Take that with a grain of salt. If you don't mind using a flash, there are some really nice cameras out there. I just wanted something that could shoot without a flash in low light and still take high quality pictures.
Some samples I took myself:
Bright sunlight, outside in direct sun in the afternoon.
Indoors at night with only one light on, no flash.
Dusk, just after the sun had set. No flash.
Obvious.
Also obvious.
Sunset, in my driveway. No flash.
Here's the kicker. That's a car I have the camera sitting on. It was so dark I couldn't see the end of the car, let alone the yard beyond or the hillside.

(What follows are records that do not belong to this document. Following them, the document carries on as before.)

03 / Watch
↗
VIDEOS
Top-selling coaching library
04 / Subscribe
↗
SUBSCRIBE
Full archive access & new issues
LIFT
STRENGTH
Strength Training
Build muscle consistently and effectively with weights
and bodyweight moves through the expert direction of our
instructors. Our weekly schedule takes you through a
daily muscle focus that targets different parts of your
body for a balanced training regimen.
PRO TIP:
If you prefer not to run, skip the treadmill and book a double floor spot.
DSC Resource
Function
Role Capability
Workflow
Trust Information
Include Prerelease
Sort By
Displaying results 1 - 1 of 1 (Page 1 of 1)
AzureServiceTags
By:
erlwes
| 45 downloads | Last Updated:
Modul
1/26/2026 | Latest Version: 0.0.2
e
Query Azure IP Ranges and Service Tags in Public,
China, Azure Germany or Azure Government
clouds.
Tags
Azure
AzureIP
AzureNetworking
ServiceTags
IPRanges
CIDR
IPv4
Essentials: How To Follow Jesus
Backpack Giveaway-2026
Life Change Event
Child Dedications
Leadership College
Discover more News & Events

I could just barely see the glow from the streetlamp at the end of the road (that green glow across the field is from the streetlamp over the hedges and such on the right). No moonlight to speakof since it was overcast as you can see, I was shooting away from the moon anyway. I couldn't see anything... the sky was
black as far as I knew. Was surprised to see the picture when I downloaded it.

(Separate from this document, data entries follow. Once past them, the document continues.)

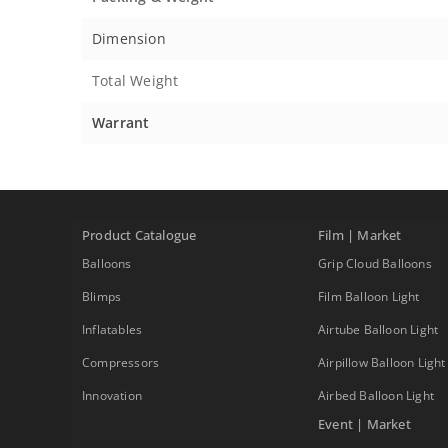
Dimension
Total Weight
Warrant
Product Catalogue
Film | Market
Balloons
Grip Cloud Balloons
Blimps
Film Balloon Light
Inflatables
Airtube Balloon Light
Compressors
Airpillow Balloon Light
Innovation
Airbed Balloon Light
Event | Market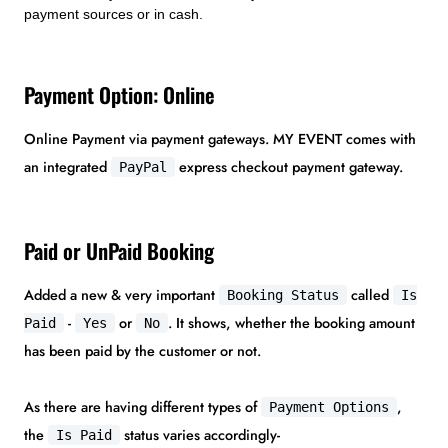
payment sources or in cash.
Payment Option: Online
Online Payment via payment gateways. MY EVENT comes with
an integrated
express checkout payment gateway.
PayPal
Paid or UnPaid Booking
Added a new & very important
called
Booking Status
Is
-
or
. It shows, whether the booking amount
Paid
Yes
No
has been paid by the customer or not.
As there are having different types of
,
Payment Options
the
status varies accordingly-
Is Paid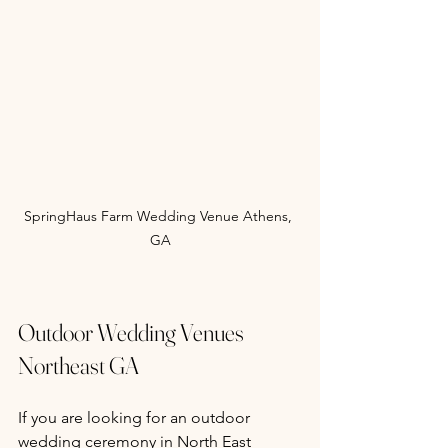
SpringHaus Farm Wedding Venue Athens, 
GA
Outdoor Wedding Venues 
Northeast GA
If you are looking for an outdoor 
wedding ceremony in North East 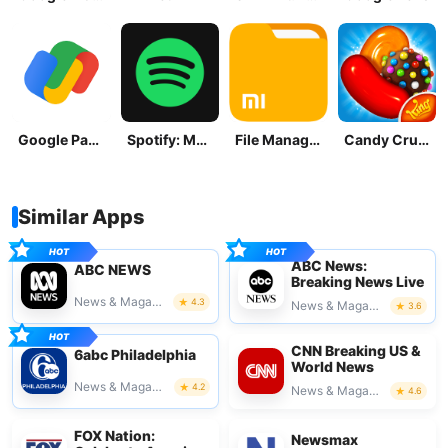
Google Pay: Save and Pay
Spotify: Music and Podcasts
File Manager
Candy Crush Saga
Similar Apps
ABC News:
ABC NEWS
Breaking News Live
News & Magazines
4.3
News & Magazines
3.6
CNN Breaking US &
6abc Philadelphia
World News
News & Magazines
4.2
News & Magazines
4.6
FOX Nation:
Newsmax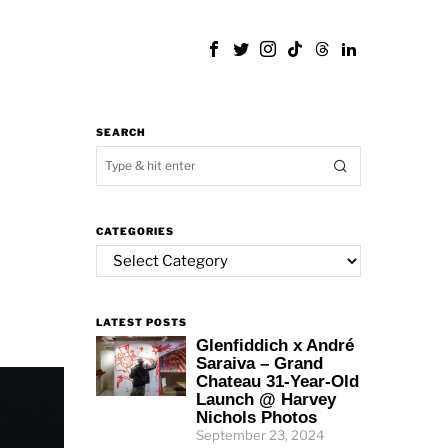
SEARCH
CATEGORIES
Categories
LATEST POSTS
Glenfiddich x André
Saraiva – Grand
Chateau 31-Year-Old
Launch @ Harvey
Nichols Photos
September 23, 2024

Bear in mind that these have all been shrunk down for upload... the images are normally 2800px when I start with them. Other than that, I really haven't touched them up in Photoshop much or at all.
I would check out the site at DCResource. The guy that does the reivews is a professional photographer... and he shoots the same subjects for every camera so you can get a really easy comparison of how each camera handles all sorts of situations. He's very indepth too. Doesn't do every camera, but lots of them are reviewed. I was looking at lots of cameras and that site helped me decide on what I needed.

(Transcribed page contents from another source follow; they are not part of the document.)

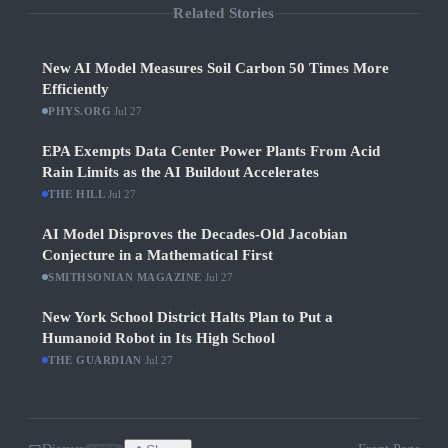
Related Stories
New AI Model Measures Soil Carbon 50 Times More
Efficiently
PHYS.ORG
·
Jul 27
EPA Exempts Data Center Power Plants From Acid
Rain Limits as the AI Buildout Accelerates
THE HILL
·
Jul 27
AI Model Disproves the Decades-Old Jacobian
Conjecture in a Mathematical First
SMITHSONIAN MAGAZINE
·
Jul 27
New York School District Halts Plan to Put a
Humanoid Robot in Its High School
THE GUARDIAN
·
Jul 27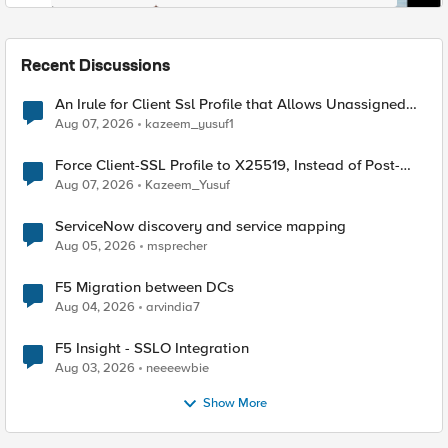
Recent Discussions
An Irule for Client Ssl Profile that Allows Unassigned
TLS Extension Values (17516)
Aug 07, 2026
kazeem_yusuf1
Force Client-SSL Profile to X25519, Instead of Post-
Quantum Cryptography
Aug 07, 2026
Kazeem_Yusuf
ServiceNow discovery and service mapping
Aug 05, 2026
msprecher
F5 Migration between DCs
Aug 04, 2026
arvindia7
F5 Insight - SSLO Integration
Aug 03, 2026
neeeewbie
Show More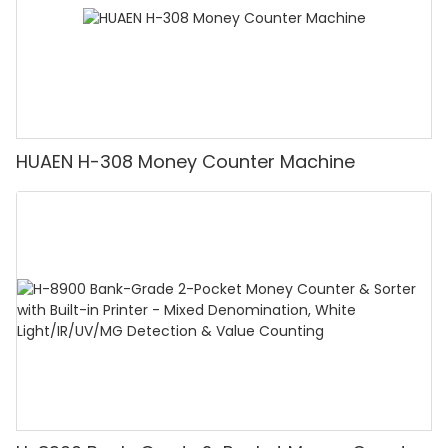
HUAEN H-308 Money Counter Machine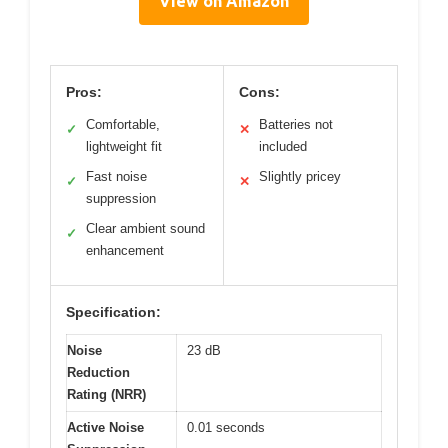
View on Amazon
Pros:
Cons:
Comfortable,
Batteries not
✓
✕
lightweight fit
included
Fast noise
Slightly pricey
✓
✕
suppression
Clear ambient sound
✓
enhancement
Specification:
Noise
23 dB
Reduction
Rating (NRR)
Active Noise
0.01 seconds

You could also go to your local camera shop and ask to play with the cameras. I did that too. Just to see what they felt like to use, how easily you could control them, etc. There are lots of good cameras out there right now... there are just a few that stand out from the crowd. I was looking at the Fuji F30, the Panasonic TZ1, and the Canon A620 all for different reasons. The low light and high image quality of the Fuji won me over.
I know.. I sound like a broken record.